The listing below must be repeated word for word, without its pictures.

▶ **Raw data**:
%%

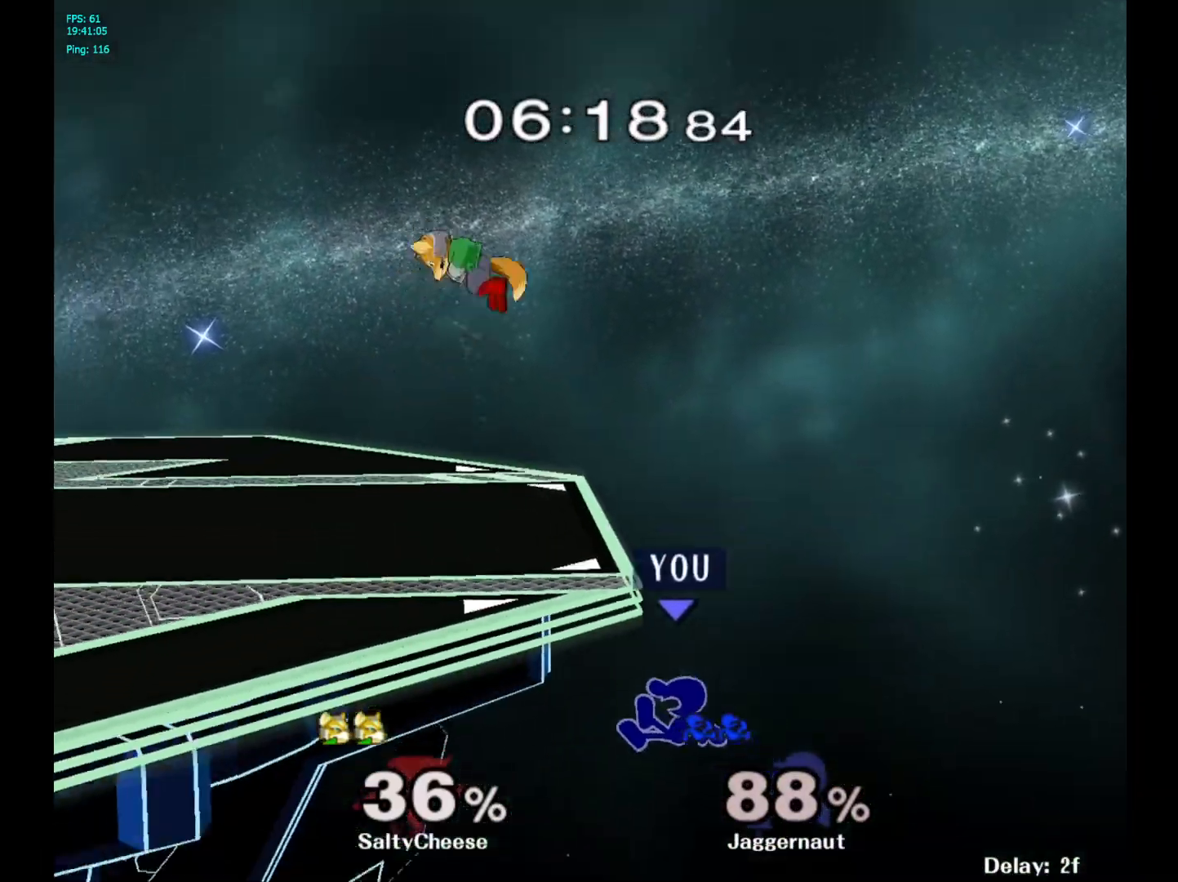
{"buttons": [], "left_stick": "center", "right_stick": "center", "events": [[33, "left_stick", "center"], [133, "Y", "down"], [267, "Y", "up"]]}
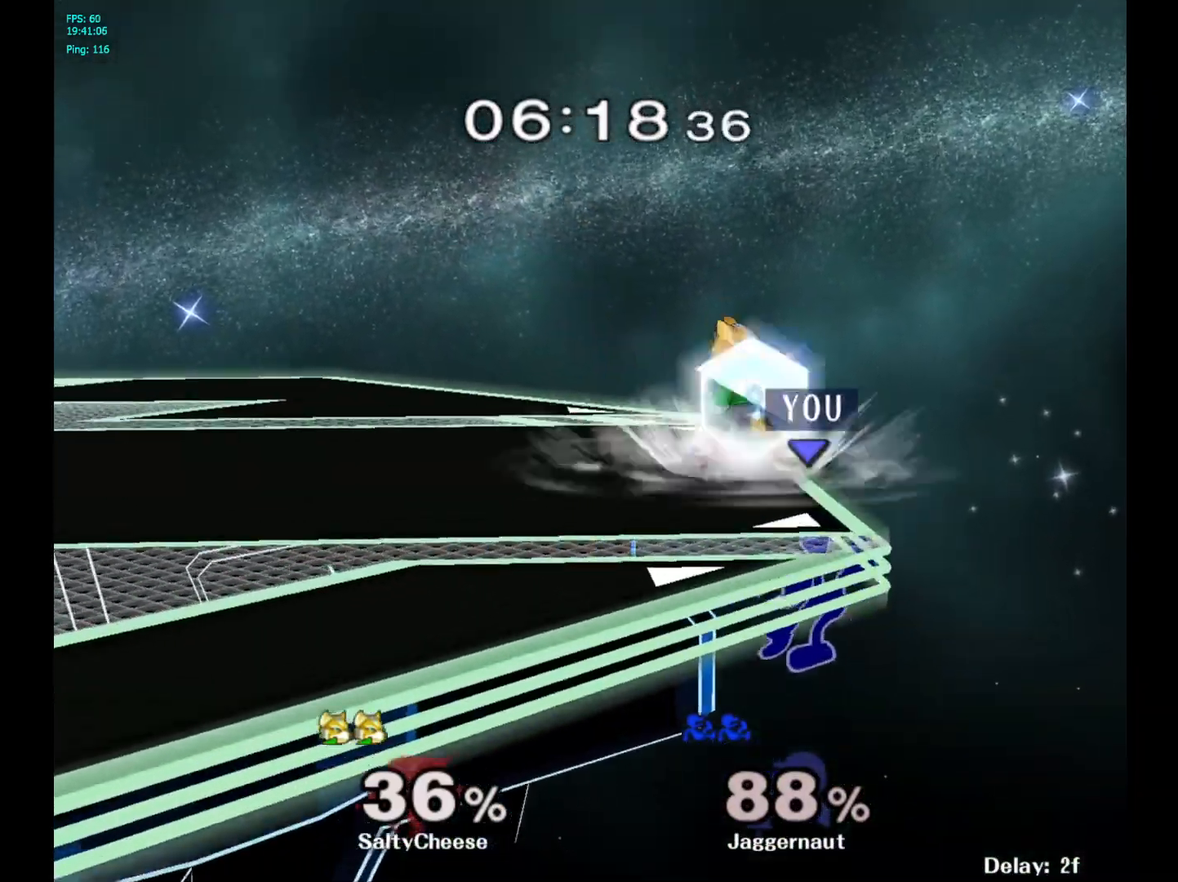
{"buttons": ["A"], "left_stick": "left", "right_stick": "center", "events": [[233, "left_stick", "right"], [317, "left_stick", "left"], [333, "Y", "down"], [450, "A", "down"], [500, "Y", "up"]]}
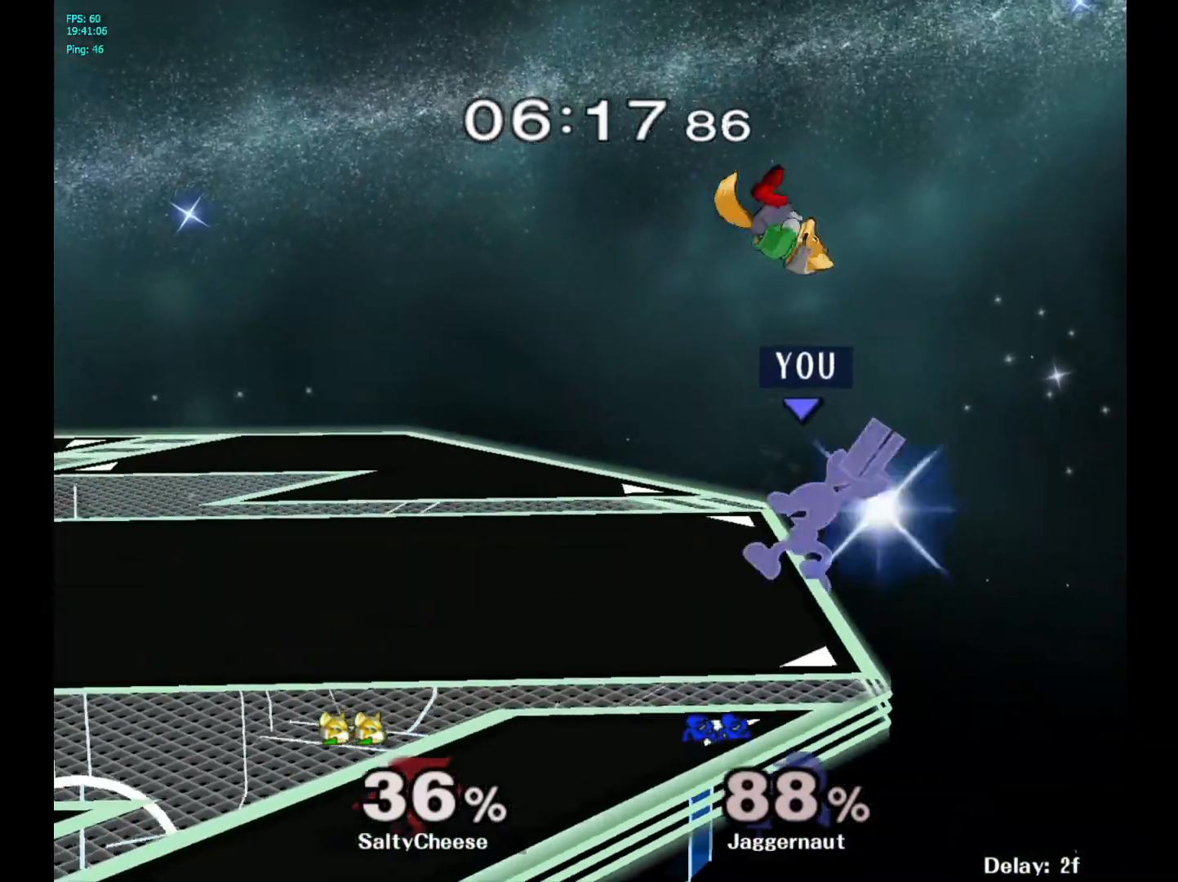
{"buttons": [], "left_stick": "down", "right_stick": "center", "events": [[133, "A", "up"], [333, "R1", "down"], [400, "left_stick", "down"], [500, "R1", "up"]]}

%%

▶ **Solution for this problem**:
{"buttons": [], "left_stick": "center", "right_stick": "center", "events": [[33, "left_stick", "center"], [133, "Y", "down"], [267, "Y", "up"]]}
{"buttons": ["A"], "left_stick": "left", "right_stick": "center", "events": [[233, "left_stick", "right"], [317, "left_stick", "left"], [333, "Y", "down"], [450, "A", "down"], [500, "Y", "up"]]}
{"buttons": [], "left_stick": "down", "right_stick": "center", "events": [[133, "A", "up"], [333, "R1", "down"], [400, "left_stick", "down"], [500, "R1", "up"]]}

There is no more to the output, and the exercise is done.